** Data yang Diberikan **
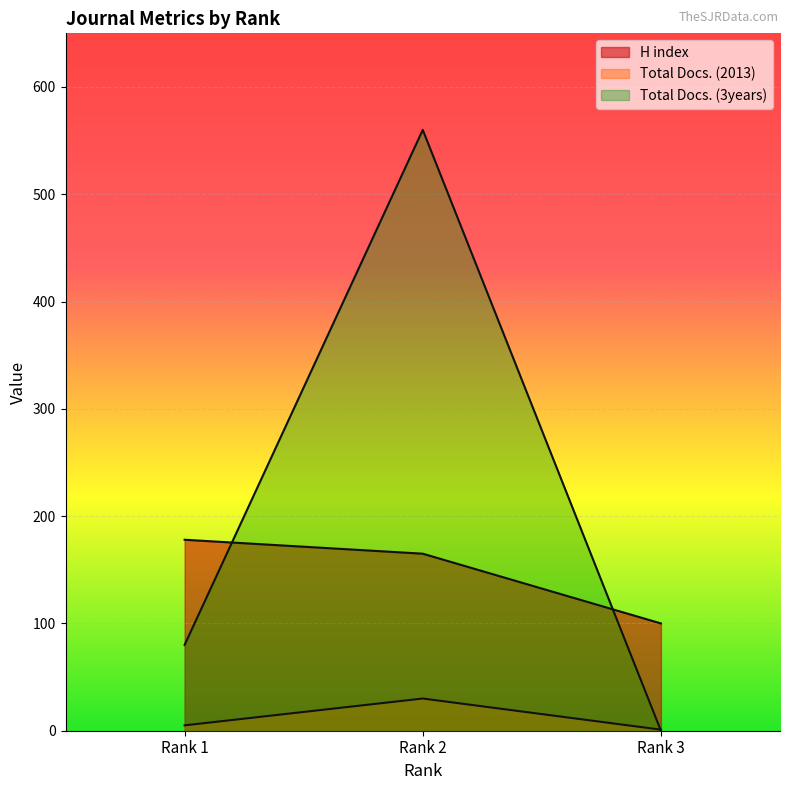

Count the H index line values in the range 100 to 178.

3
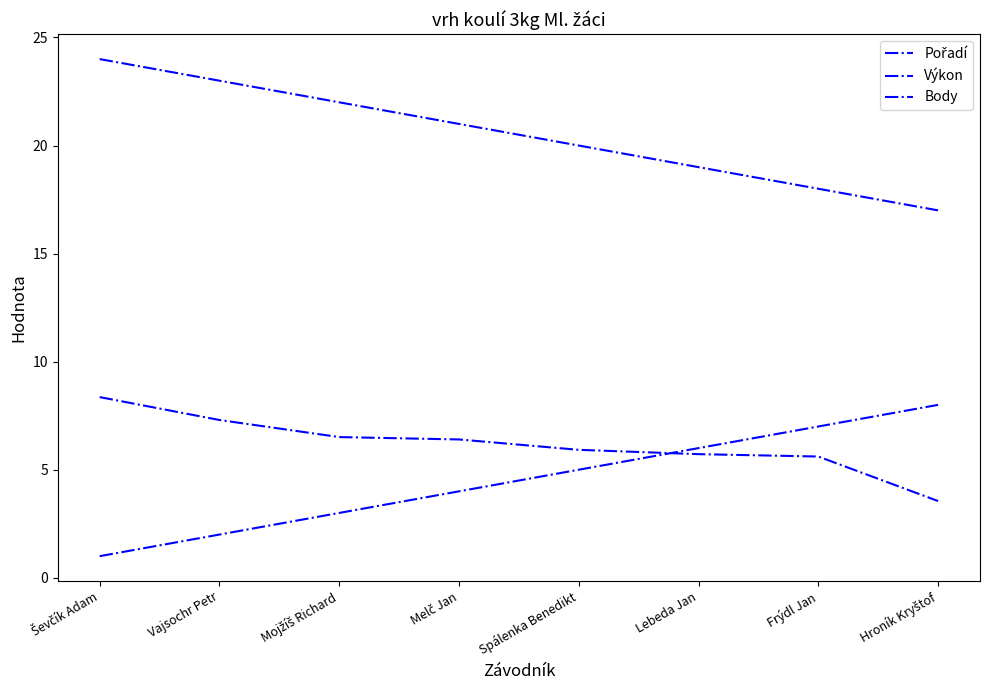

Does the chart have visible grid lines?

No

==

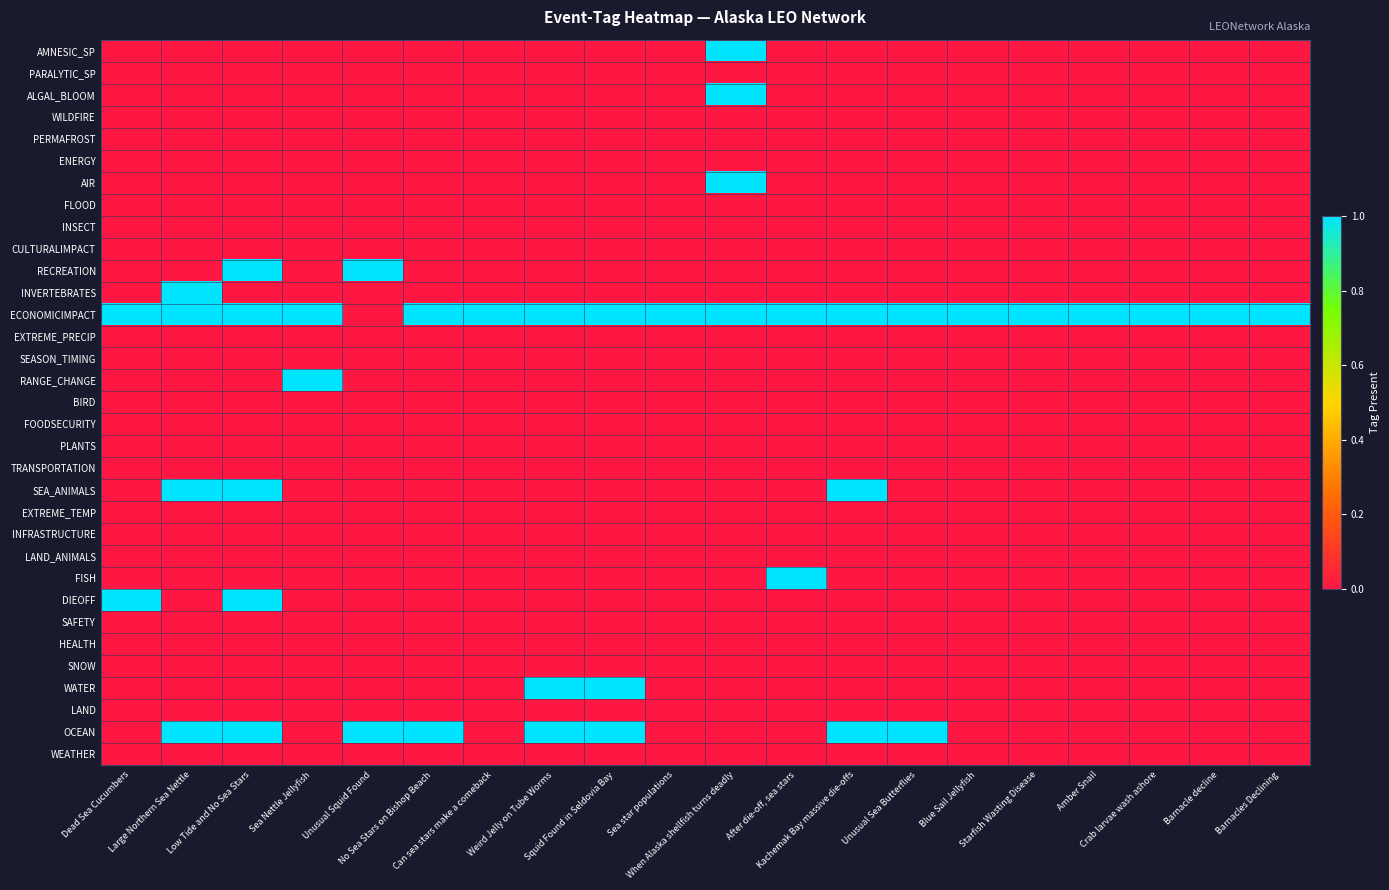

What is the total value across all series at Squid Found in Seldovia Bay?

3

--

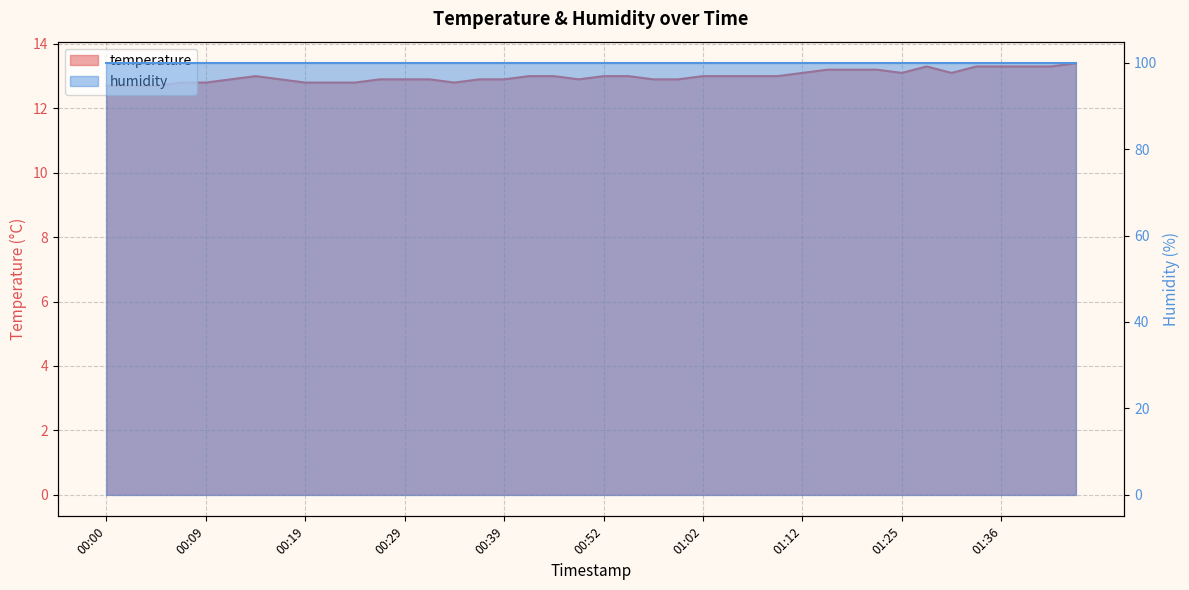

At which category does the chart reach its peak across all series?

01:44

** Tugas Anda **
Tuliskan kembali tanpa perubahan semua baris materi di atas, mulai dari baris yang memuat "Count the H" sampai ke baris yang memuat "Does the chart have visible grid lines?", termasuk kedua baris tersebut. Gambar tidak perlu dimasukkan ke dalam jawaban.

** Jawaban Latihan **
Count the H index line values in the range 100 to 178.

3

Does the chart have visible grid lines?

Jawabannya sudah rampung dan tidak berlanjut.